Elisabete Teixeira, ValiaO CNPC constituiu um Grupo de Trabalho (GT) para analisar e propor sugestões para uma proposta apresentada pela Previc sobre o assunto. Elisabete Teixeira (foto ao lado), que representa a Abrapp e suas associadas no GT, também demonstra preocupação com a regra que permite o resgate sem a quebra de vínculo empregatício. “Não é interessante para o sistema. É uma proposta que coloca em risco a formação da poupança previdenciária”, comenta.

Diretora da Valia, Elisabete aponta que a criação da nova regra de resgate pode trazer para o sistema de Previdência Fechada o mesmo problema que ocorre no segmento das abertas, onde um percentual muito reduzido de participantes chega a receber o benefício previdenciário.
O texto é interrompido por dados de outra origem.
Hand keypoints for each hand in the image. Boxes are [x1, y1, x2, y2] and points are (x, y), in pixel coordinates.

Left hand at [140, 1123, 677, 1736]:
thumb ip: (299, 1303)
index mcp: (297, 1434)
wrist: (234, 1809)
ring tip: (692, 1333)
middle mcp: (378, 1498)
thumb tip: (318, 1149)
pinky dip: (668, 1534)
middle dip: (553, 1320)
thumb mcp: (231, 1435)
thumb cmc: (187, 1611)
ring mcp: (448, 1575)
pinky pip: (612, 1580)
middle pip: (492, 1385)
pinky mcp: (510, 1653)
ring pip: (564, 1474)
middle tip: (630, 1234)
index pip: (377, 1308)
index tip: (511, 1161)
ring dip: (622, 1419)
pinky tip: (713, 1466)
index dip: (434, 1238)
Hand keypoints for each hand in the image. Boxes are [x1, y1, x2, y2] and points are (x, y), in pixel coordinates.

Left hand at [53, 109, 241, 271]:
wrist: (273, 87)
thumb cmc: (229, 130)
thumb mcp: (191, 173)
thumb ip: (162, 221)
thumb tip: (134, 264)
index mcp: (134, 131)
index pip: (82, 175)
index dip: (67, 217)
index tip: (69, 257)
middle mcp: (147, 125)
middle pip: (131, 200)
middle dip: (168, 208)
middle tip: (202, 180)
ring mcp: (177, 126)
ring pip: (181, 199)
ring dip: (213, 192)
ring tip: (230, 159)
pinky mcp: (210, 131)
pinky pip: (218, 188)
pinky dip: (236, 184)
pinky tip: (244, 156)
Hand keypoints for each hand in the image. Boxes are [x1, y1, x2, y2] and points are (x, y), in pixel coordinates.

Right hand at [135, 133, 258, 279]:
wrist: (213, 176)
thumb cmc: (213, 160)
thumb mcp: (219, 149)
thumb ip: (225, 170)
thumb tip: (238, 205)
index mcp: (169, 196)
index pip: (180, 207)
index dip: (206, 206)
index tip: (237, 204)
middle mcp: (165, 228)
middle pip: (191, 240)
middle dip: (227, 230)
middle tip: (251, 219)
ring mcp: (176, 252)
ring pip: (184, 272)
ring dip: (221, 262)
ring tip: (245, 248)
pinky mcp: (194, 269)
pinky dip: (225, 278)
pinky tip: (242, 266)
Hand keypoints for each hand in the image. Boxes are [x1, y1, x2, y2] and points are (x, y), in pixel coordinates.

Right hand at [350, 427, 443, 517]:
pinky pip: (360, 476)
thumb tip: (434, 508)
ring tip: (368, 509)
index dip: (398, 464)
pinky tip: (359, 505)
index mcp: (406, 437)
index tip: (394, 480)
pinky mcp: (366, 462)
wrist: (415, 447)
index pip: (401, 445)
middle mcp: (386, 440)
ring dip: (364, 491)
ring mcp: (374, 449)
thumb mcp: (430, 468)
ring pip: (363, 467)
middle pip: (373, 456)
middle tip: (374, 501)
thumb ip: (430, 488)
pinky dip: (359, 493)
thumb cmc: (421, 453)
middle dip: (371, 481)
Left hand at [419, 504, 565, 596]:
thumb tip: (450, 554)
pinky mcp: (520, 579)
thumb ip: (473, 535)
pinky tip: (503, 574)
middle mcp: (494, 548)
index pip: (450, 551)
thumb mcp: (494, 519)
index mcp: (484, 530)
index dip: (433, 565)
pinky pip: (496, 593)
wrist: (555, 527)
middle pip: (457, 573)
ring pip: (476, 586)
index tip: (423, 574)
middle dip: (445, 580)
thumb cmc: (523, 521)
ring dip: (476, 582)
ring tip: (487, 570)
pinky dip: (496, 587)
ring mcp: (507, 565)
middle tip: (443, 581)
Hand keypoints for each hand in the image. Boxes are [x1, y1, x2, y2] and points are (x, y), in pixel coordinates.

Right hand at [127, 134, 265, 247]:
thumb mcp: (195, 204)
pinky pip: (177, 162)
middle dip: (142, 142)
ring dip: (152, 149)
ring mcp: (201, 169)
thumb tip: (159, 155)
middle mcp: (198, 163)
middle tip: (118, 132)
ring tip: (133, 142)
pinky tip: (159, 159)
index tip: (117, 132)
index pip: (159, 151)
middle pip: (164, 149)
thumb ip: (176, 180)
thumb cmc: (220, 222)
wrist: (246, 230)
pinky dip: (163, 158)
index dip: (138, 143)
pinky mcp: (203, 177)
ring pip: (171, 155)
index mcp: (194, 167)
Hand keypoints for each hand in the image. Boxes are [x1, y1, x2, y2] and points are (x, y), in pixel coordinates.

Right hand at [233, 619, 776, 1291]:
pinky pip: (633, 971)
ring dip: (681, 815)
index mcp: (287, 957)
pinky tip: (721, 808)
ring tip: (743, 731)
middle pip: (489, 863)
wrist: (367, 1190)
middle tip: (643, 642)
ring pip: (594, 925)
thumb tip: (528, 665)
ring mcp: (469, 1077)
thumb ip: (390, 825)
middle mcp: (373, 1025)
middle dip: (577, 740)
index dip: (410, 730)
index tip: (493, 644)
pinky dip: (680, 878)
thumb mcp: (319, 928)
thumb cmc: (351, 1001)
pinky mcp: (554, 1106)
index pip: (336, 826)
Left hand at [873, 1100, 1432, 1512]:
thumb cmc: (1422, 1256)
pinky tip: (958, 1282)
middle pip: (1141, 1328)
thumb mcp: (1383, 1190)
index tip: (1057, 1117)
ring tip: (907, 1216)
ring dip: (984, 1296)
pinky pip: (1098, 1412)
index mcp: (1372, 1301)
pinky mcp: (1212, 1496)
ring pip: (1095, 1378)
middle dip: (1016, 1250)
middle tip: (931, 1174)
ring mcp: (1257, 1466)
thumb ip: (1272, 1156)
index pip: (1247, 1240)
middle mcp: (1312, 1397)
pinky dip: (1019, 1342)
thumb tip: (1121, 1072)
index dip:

A representante esclarece, porém, que o participante deveria ter direito a resgatar as reservas referentes às contribuições voluntárias ou aquelas provenientes de portabilidade de outros planos. “É uma situação diferente no que se refere às contribuições voluntárias ou valores portados de outros planos. Essas reservas sim, o participante deveria ter o direito de resgatar”, explica. Devido à vedação dos resgates das contribuições voluntárias presente nas regras atuais, muitos participantes se sentem desestimulados a realizar tais aportes.

Resgates parciais – O GT analisa também novas regras para a permissão de resgates parciais em planos de contribuição definida (CD) ou contribuição variável (CV) para situações de emergência. “A pandemia mostrou que há situações emergenciais que pode ser necessário o acesso a parte das reservas. Esses resgates, porém, devem ser limitados para não prejudicar a formação da reserva necessária para um benefício adequado lá na frente”, defende Edécio Brasil. Ele recomenda que se deve tomar cuidado para não abrir demais para não banalizar o acesso aos resgates parciais.

A proposta da Previc traz um limite de até 20% de resgate parcial a cada cinco anos. Já a posição levada pelos representantes da Abrapp propõe o limite de apenas 15% das reservas restritas às contribuições dos participantes. O prazo para acesso ao resgate seria a cada 5 ou 10 anos. “Concordamos que não podemos manter regras muito rígidas. Porém, a flexibilização deve ser muito bem dimensionada, sem exageros, com o objetivo de incentivar a maior participação e maior volume de aporte de recursos”, comenta Edécio.

Elisabete também ressalta a importância da modernização das regras e reforça a importância de se permitir o “mix de institutos” de resgate, portabilidade e diferimento. “É uma demanda antiga do sistema que permitirá maior flexibilidade aos planos CD e CV”, diz. O assunto deve voltar à discussão na próxima reunião do CNPC prevista para o próximo dia 9 de dezembro.